#### [WRITTEN REQUEST 1]
What four characteristic settings does the extract on VSAT antennas list for configuring the antenna at the satellite?

#### [EXTRACT]
────────────────

At the far-end of the outdoor unit is a small (2–3

foot diameter), reflective dish-type radio antenna

constructed from and coated with a variety of

materials. As indicated earlier, like the antenna

used by the gateway, the VSAT antenna must also have

an unobstructed view of the southern sky to allow for

proper Line-of-sight (L-O-S) to the satellite. There

are four characteristic settings used to ensure that

the antenna is configured correctly at the satellite,

which are: Azimuth, Elevation, Polarization,

and Skew. The combination of these settings gives the

outdoor unit a L-O-S to the chosen satellite and

makes data transmission possible. These parameters

are generally set at the time the equipment is

installed, along with a beam assignment (Ka-band

only); these steps must all be taken prior to the

actual activation of service. Transmit and receive

components are mounted at the focal point of the

antenna which receives/sends data from/to the

satellite. The main parts are:

Feed – This assembly is part of the VSAT receive

and transmit chain, which consists of several

components with different functions, including the30

feed horn at the front of the unit, which resembles

a funnel and has the task of focusing the satellite

microwave signals across the surface of the dish

reflector. The feed horn both receives signals

reflected off the dish’s surface and transmits

outbound signals back to the satellite.

────────────────

#### [EXERCISE DATA]
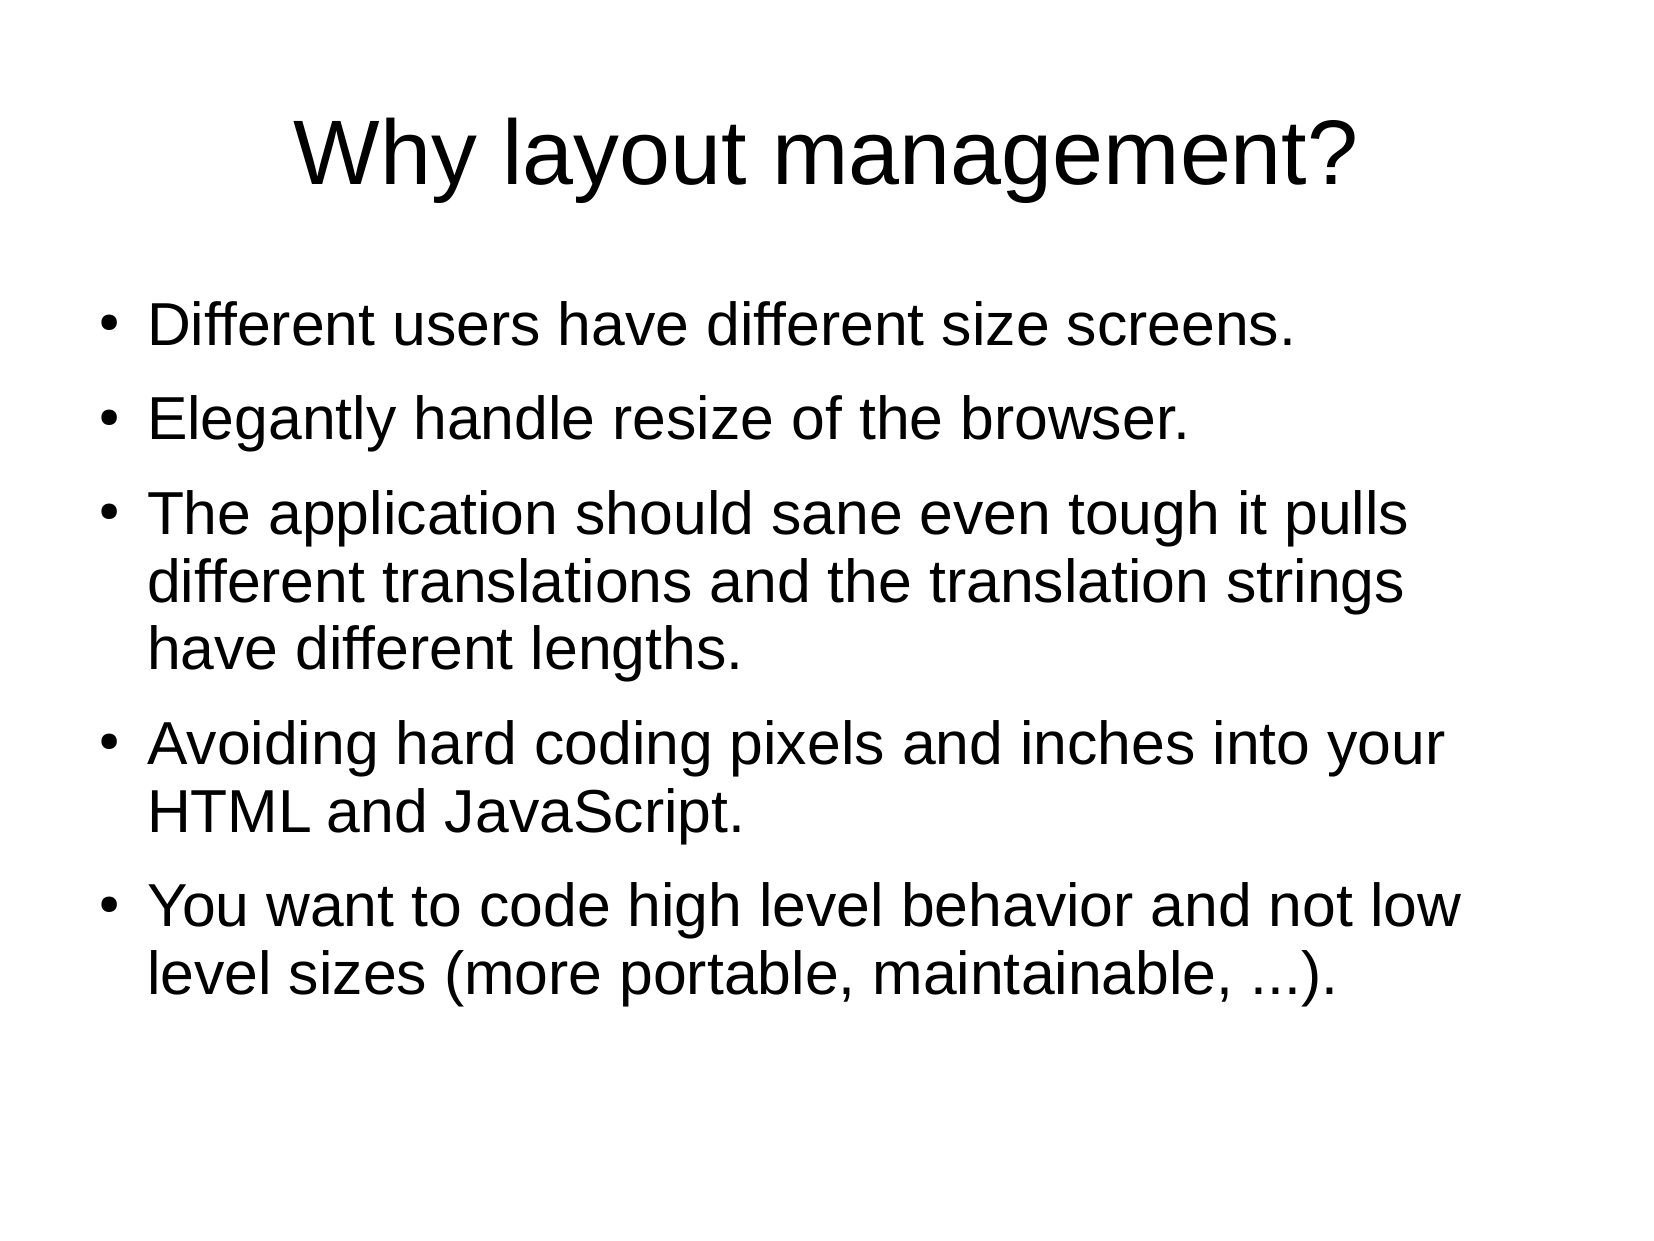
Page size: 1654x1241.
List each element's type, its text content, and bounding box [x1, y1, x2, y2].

title Why layout management? [82, 49, 1571, 257]
list Different users have different size screens. Elegantly handle resize of the browser. The application should sane even tough it pulls different translations and the translation strings have different lengths. Avoiding hard coding pixels and inches into your HTML and JavaScript. You want to code high level behavior and not low level sizes (more portable, maintainable, ...). [82, 290, 1538, 1010]
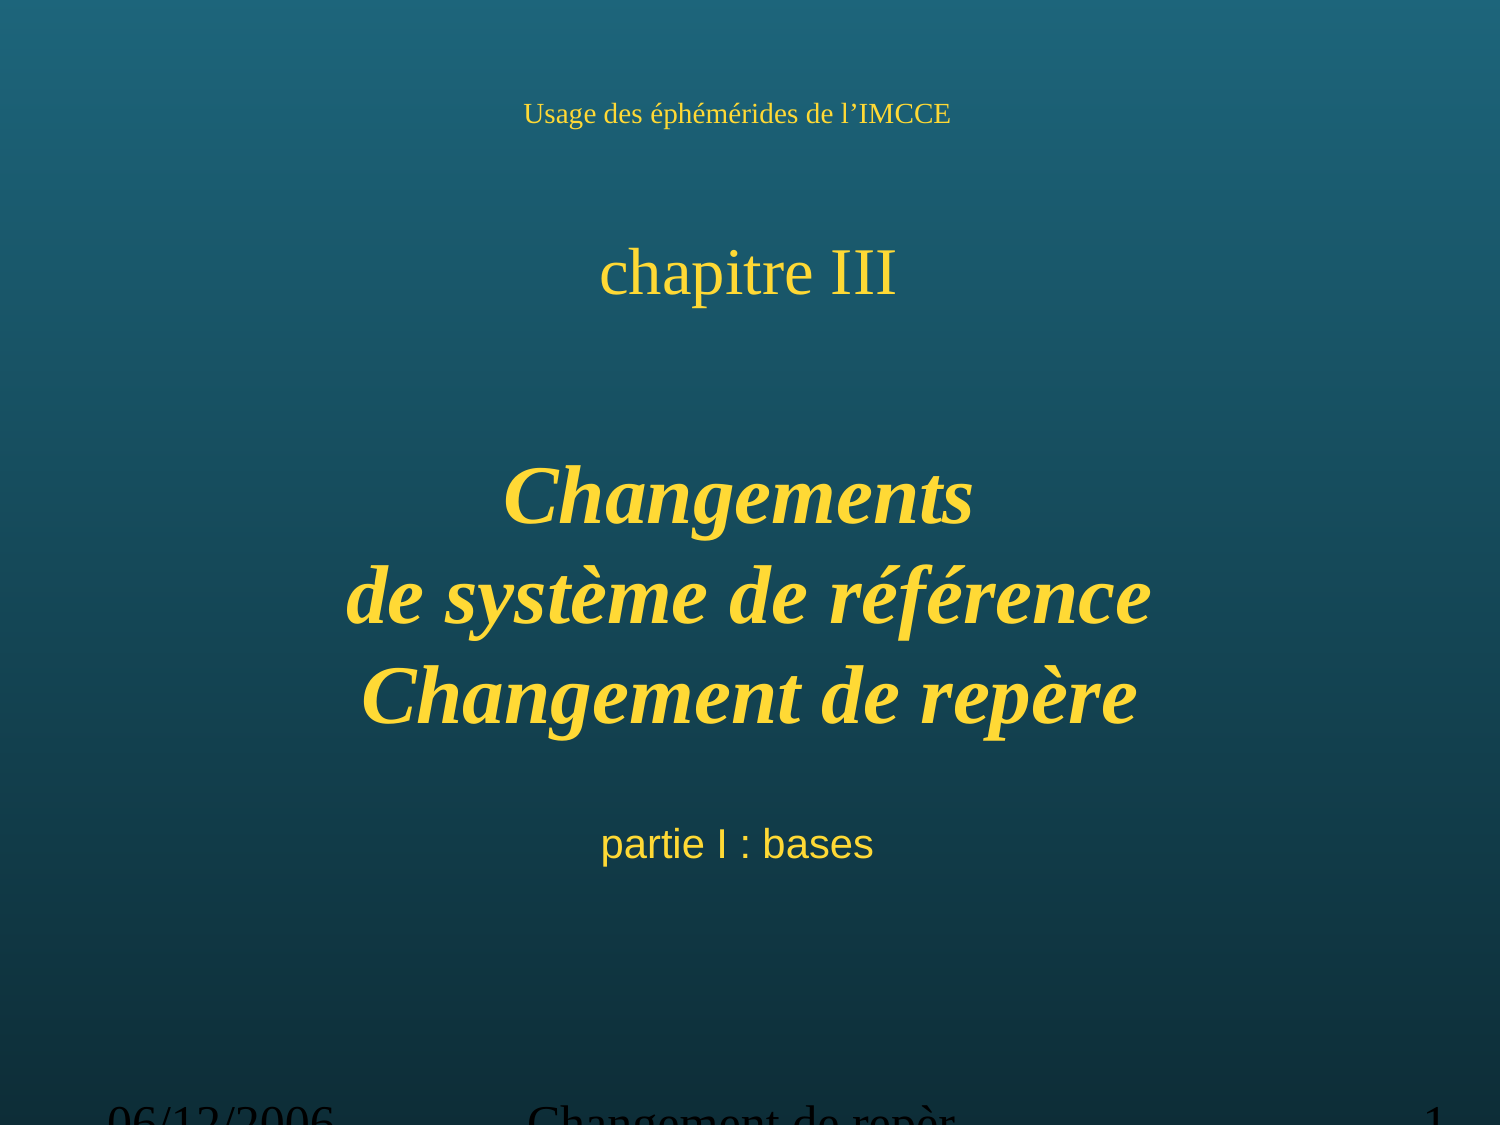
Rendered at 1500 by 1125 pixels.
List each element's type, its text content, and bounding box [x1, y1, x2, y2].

────────────────

#### [WRITTEN REQUEST 2]
Rewrite the listing from its first line through the line that contains "title Why layout", replacing "Page size" with "Canvas size" and leaving everything else unchanged. Leave the pictures out of your answer.

#### [EXPECTED OUTPUT 1]
Azimuth, Elevation, Polarization, and Skew.

#### [EXPECTED OUTPUT 2]
Canvas size: 1654x1241.
List each element's type, its text content, and bounding box [x1, y1, x2, y2].

title Why layout management? [82, 49, 1571, 257]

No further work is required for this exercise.